LusoJornal / Dominique Stoenesco

«Témoigner pour rompre le silence»: Présentation de «Exílios.2» à la Librairie Portugaise et Brésilienne

Vendredi dernier, le 18 mai, a eu lieu à la Librairie Portugaise et Brésilienne, à Paris, la présentation du livre «Exílios.2», en présence d’exilés et de déserteurs de la guerre coloniale en Afrique et du régime salazariste.

Après la parution du premier volume, «Exílios», en 2016, ce deuxième volume, publié également par l’AEP61-74 (Association des Exilés Politiques Portugais – Lisbonne), réunit 29 autres témoignages de femmes et d’hommes qui ont vécu divers types d’exils, à travers des parcours mouvementés qui ont souvent bouleversé définitivement leurs vies.

La somme de ces témoignages individuels constitue indéniablement la force d’une mémoire collective, contribuant ainsi à l’écriture d’une histoire au présent. Par ailleurs, l’intérêt de «Exílios.2» réside également dans le fait que cet ouvrage permet, comme le souligne Miguel Cardina dans la préface, d’aborder une question, celle de la désertion, qui aujourd’hui encore est «polémique et presque taboue» au Portugal. «Sans avoir la prétention – nous dit Miguel Cardina – de présenter un tableau représentatif de tous les parcours de désertion, les voix qui témoignent dans ce livre nous obligent, en brisant le silence, à considérer la désertion comme partie intégrante de l’histoire de la résistance face à la dictature et à la guerre coloniale».

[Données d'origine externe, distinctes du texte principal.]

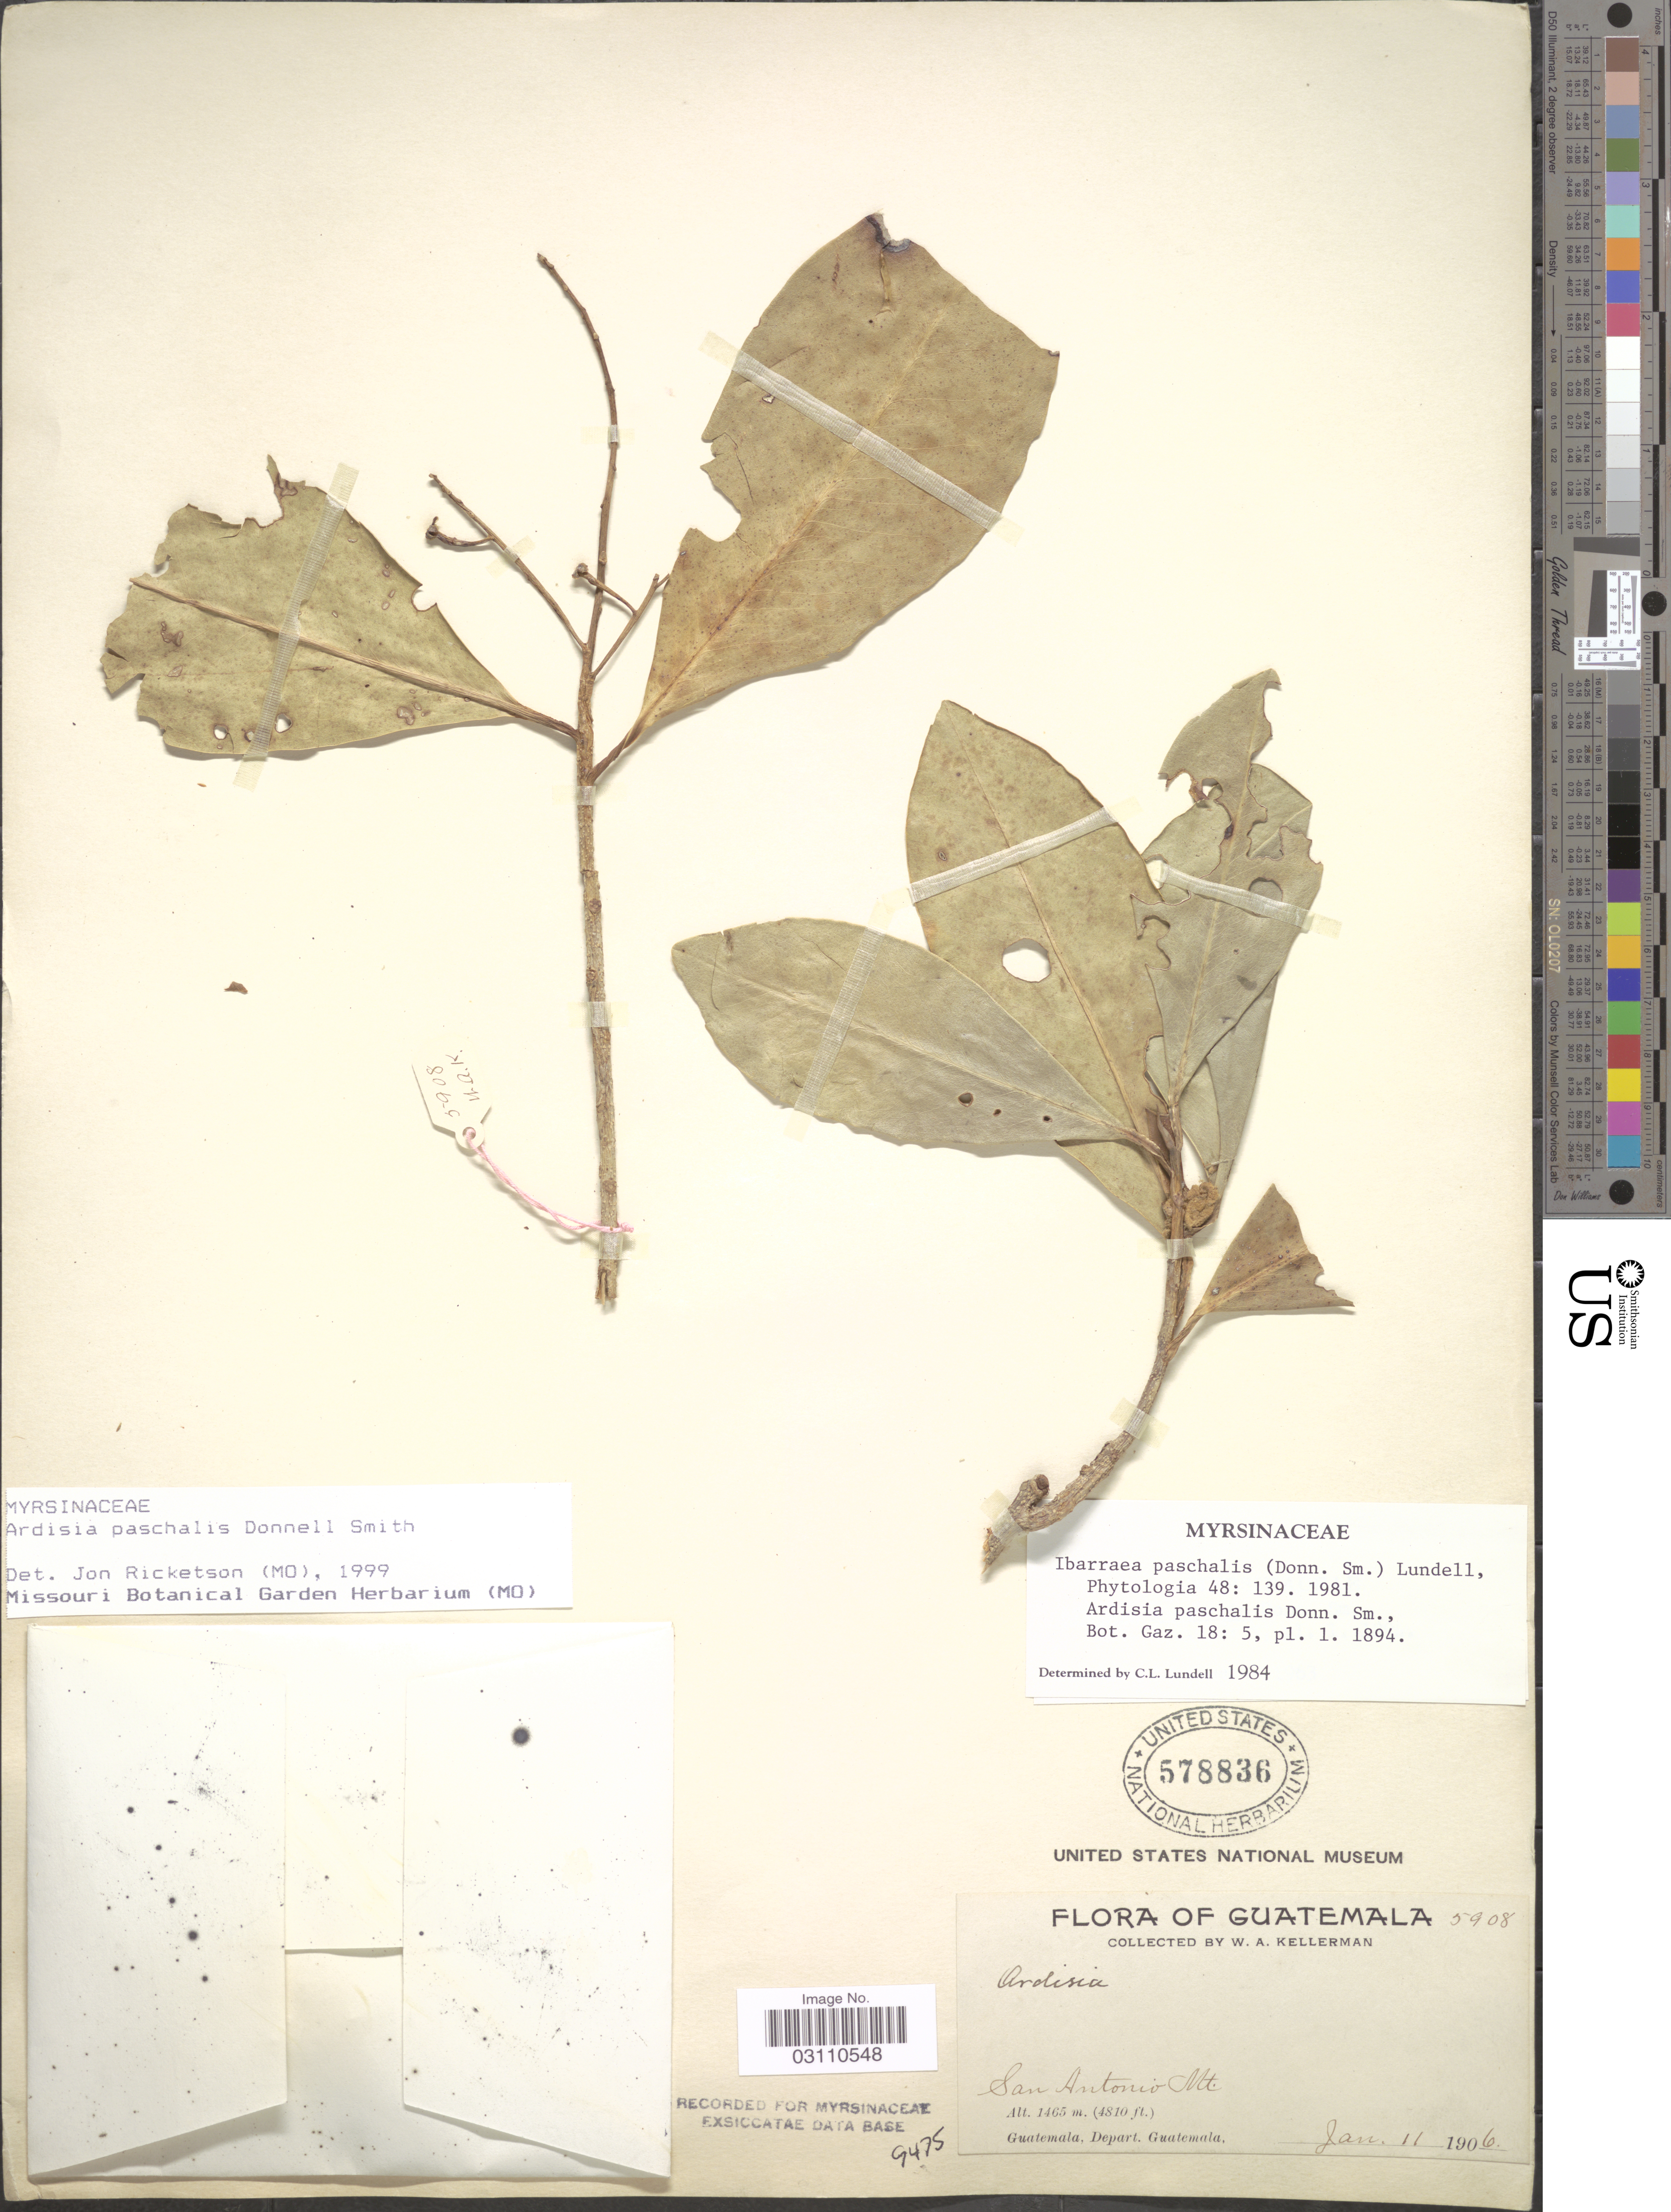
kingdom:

La présentation de «Exílios.2», dont le sous-titre est précisément «Testemunhos de exilados e desertores portugueses (1961-1974)», a été faite par Fernando Cardoso, Président de l’AEP61-74 et Coordinateur de la publication, et par Sónia Ferreira, Anthropologue à l’Université de Paris Diderot.

Dans son exposé, qui permettait de contextualiser le thème et qui invitait le public à une réflexion plus large, Sónia Ferreira a abordé les points suivants: le silence, l’oubli et l’inscription de l’exil dans l’histoire; comment étudier l’exil, au passé ou au présent; les questions de genre; la construction des réseaux, le militantisme et la solidarité.

Ces deux interventions ont été suivies d’un débat très riche et animé au cours duquel plusieurs exilés et déserteurs ont pu évoquer leurs parcours et expliquer les raisons pour lesquelles ils témoignent aujourd’hui.

De la diversité de leurs témoignages et de leurs différentes positions politiques concernant ces questions, il en ressort toutefois quelques points communs: l’engagement total contre la guerre coloniale, la volonté de rompre le silence actuel sur ces thèmes et de les insérer dans le débat politique général.

Enfin, les échanges autour de «Exílios.2» ont montré aussi combien la reconstruction de la mémoire est un long cheminement semé d’interrogations, d’écueils et de tourments. Si, d’une part, la mémoire a besoin de temps pour se libérer, en l’occurrence environ cinquante ans, d’autre part, plus ce temps est long plus les souvenirs s’estompent… D’où tout l’intérêt de cette publication.